### Extrait du document
• • •

Spécialiste du béton armé, le coffreur-bancheur construit des immeubles, des ponts, des lignes de métro, le stade de France, des tunnels… La profession a du mal à recruter des jeunes.
« J’espérais devenir chef de chantier. Le bâtiment m’a toujours branché. » En potassant son bac scientifique S, Frédéric Fichaux vise un IUT génie civil. Mais tout s’écroule quand il rate son bac.
Il décide d’entrer quand même dans le bâtiment, mais par la petite porte. En apprentissage, à Saint-Grégoire, près de Rennes, il prépare le CAP et le BEP construction en béton armé. Frédéric trouve vite une place d’apprenti dans une entreprise rennaise « Pour progresser plus vite », il poursuit en brevet professionnel, l’équivalent du bac pro. Et il est embauché dans la foulée par CBL. Trois ans plus tard, le jeune coffreur est nommé chef d’équipe. Sur les chantiers, il anime six compagnons. Frédéric construit un immeuble de 65 appartements sur huit étages. En se référant au plan, les murs et les piliers ont été tracés. Reste à monter les coffrages métalliques (les banches). Ce sont de grands éléments à double parois qui forment un moule à la dimension du mur à édifier. « Chacun pèse deux tonnes. C’est le grutier qui les met en place. En les vissant, on vérifie leur aplomb et leur alignement. Et on coule le béton à l’intérieur. Mais avant, on installe des armatures métalliques pour consolider le béton. Un véritable treillis en fer. Leur bon positionnement conditionne la solidité d’un mur. »
Le béton est déversé par les toupies des camions. « Avec un outil, on vibre le béton pour chasser les bulles d’air. »
Quand il sera sec, Frédéric et son équipe n’auront plus qu’à défaire le coffrage pour le remonter un peu plus loin. Et ainsi de suite, d’étages en étages. « Le métier de coffreur bancheur est plus technique que celui de maçon. Il faut bien connaître la résistance des matériaux. On ne manie pas la truelle, mais l’acier. Chaque chantier est différent. Il faut s’adapter. » Dans quelques années, Frédéric espère être promu chef de chantier.

• • •

### Données sources
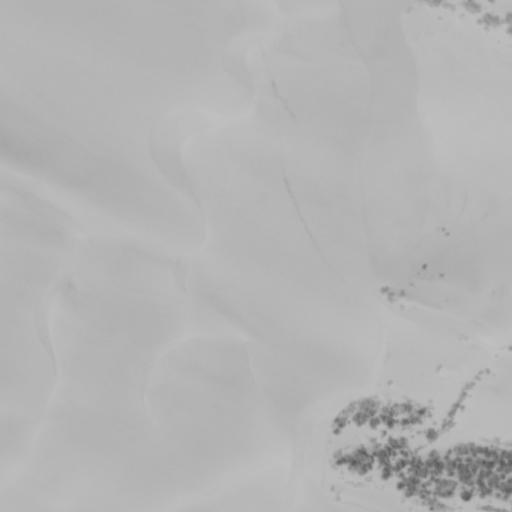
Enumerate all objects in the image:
park: (256, 256)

• • •

### Consignes de l'exercice
1. Énumérez tous les ouvrages que le coffreur-bancheur construit selon la première phrase de l'extrait.
2. Combien pèse chacune des banches d'après l'extrait ?
3. Reproduisez fidèlement le passage de l'extrait qui commence aux mots « Quand il sera » et se termine après les mots « promu chef de chantier. ».
Les données ne servent pas pour cet exercice.

### Réponses par consigne
1. des immeubles, des ponts, des lignes de métro, le stade de France, des tunnels

2. Chaque banche pèse deux tonnes.

3.
Quand il sera sec, Frédéric et son équipe n’auront plus qu’à défaire le coffrage pour le remonter un peu plus loin. Et ainsi de suite, d’étages en étages. « Le métier de coffreur bancheur est plus technique que celui de maçon. Il faut bien connaître la résistance des matériaux. On ne manie pas la truelle, mais l’acier. Chaque chantier est différent. Il faut s’adapter. » Dans quelques années, Frédéric espère être promu chef de chantier.